Results: Without even being told to, the volunteers began writing and manipulating pages. It was often noted that the volunteers "played" with the device and its features for longer than necessary to perform individual tasks. Not to the authors' surprise, none of the volunteers discovered all of the capabilities (such as page creation or deletion) without instruction. A lot of the features (for example, page clipping) were sought of as unnatural and unnecessary by the volunteers. Users really enjoyed having the "step-by-step" process for math-related work rather than just inputting a question and getting an answer spit out at them.

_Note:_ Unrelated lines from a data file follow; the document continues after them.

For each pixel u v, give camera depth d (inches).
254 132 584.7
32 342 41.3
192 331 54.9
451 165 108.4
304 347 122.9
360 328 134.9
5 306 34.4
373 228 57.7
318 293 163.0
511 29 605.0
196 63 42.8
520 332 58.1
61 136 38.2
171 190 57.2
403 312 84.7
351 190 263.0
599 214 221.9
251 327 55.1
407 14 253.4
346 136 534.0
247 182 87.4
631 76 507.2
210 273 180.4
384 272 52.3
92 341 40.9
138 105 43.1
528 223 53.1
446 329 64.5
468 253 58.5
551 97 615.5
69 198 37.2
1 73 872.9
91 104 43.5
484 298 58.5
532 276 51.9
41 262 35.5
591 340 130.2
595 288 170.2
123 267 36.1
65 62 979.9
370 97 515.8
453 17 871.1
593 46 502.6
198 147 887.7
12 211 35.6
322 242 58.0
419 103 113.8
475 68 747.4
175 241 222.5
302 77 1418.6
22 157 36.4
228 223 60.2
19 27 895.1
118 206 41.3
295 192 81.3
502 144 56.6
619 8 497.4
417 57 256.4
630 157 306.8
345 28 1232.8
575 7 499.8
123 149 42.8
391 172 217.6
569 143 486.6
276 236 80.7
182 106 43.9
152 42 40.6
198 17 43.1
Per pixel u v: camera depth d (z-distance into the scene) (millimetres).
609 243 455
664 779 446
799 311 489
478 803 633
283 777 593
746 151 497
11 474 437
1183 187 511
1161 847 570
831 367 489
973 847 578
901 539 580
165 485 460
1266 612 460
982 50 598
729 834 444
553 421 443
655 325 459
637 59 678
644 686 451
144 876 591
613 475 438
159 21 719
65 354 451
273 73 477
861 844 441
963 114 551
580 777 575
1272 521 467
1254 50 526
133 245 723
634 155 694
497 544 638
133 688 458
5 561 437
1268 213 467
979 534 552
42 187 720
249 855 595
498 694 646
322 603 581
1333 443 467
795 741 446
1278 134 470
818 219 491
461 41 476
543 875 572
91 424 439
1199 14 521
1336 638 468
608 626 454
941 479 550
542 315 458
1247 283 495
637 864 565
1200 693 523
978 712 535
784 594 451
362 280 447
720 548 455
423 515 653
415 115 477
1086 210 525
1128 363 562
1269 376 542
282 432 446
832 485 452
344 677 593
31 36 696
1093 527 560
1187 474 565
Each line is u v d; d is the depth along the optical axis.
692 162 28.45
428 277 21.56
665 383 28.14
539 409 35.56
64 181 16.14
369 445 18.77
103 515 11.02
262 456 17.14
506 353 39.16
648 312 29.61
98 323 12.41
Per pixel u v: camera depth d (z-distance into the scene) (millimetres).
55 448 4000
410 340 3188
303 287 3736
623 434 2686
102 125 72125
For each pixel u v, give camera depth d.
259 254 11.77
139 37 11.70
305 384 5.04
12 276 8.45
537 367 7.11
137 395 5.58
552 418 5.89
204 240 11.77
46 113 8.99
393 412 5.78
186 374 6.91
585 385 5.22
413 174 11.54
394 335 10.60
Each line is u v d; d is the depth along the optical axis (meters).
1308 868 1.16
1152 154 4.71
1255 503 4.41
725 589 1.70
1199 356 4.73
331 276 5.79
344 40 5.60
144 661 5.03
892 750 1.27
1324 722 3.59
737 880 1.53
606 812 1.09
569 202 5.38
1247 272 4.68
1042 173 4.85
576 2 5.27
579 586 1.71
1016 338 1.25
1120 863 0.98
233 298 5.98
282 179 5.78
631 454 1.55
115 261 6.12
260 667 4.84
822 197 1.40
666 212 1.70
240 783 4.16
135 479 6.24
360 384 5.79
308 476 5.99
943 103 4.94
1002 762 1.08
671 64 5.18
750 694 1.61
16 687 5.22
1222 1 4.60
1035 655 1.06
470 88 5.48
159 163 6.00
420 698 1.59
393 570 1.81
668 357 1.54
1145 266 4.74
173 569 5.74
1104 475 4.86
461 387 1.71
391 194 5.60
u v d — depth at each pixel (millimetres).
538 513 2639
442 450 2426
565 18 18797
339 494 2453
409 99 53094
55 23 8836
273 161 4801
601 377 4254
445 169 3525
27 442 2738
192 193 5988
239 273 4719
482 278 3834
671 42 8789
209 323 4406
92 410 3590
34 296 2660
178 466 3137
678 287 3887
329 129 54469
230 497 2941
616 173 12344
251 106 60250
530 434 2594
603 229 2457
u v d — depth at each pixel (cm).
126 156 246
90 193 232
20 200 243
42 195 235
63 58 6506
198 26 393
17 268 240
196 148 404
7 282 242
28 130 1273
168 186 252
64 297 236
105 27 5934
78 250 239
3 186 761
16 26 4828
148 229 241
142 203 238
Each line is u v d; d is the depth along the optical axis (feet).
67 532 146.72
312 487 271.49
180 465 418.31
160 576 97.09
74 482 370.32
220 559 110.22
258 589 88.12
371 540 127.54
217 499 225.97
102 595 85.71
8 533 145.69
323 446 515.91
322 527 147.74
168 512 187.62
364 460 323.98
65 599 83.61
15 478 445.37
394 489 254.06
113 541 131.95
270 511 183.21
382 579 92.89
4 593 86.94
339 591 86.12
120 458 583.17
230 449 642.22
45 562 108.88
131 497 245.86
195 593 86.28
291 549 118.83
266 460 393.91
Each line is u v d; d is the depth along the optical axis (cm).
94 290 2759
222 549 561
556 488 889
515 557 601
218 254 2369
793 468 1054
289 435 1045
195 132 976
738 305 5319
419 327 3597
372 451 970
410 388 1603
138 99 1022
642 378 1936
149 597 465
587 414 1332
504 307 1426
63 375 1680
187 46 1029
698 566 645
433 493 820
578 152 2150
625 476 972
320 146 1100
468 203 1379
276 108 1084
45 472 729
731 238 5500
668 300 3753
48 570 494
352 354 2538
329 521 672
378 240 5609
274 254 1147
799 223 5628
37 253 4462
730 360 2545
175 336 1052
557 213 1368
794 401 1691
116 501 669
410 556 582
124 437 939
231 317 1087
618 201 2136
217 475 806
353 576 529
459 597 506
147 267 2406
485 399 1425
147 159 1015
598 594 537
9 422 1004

This way, the users can see the steps taken to achieve an answer.
Contents: In this paper, four men (the authors) sought to show off their created work which they called "Hands-OnMath". They tested it out in practical situations with typical users other than themselves by recruiting random volunteers from the university to come in and be a part of their experiement to measure the success of their creation. After each experiment was conducted, results were gathered. The whole point of this was to see whether the technologies of a pen and paper and of a CAS (computer algebra system) could be merged and implemented as one (since each technology has its own advantages and disadvantages).

Discussion:
I believe that this creation definitely has a future and that this paper was somewhat interesting. I would tend to agree with a lot of the volunteers in that some gestures (such as manipulating data on a page) do not need a bi-manual action. The implementation of this device could use some work, in my opinion, but the device itself is a great proponent to mathematics and to the efficiency of working problems out. These guys seemed to have thought of a smart and simple way to change from a "stylus" to a "selector" per say, and to also incorporate error compensation into the way they implemented this system. One example of this is the page deletion technique that they implemented. I love how (to delete a page) you must drag the page off the screen, and then back on into the trash can rather than just off the screen. After all, you might just want the page out of the way instead of deleted. I also like the palm rejection technique. Because for people like me, I like to rest my hand on the page that I'm working on so I don't want the program to think I'm trying to do something that I'm not all of the time.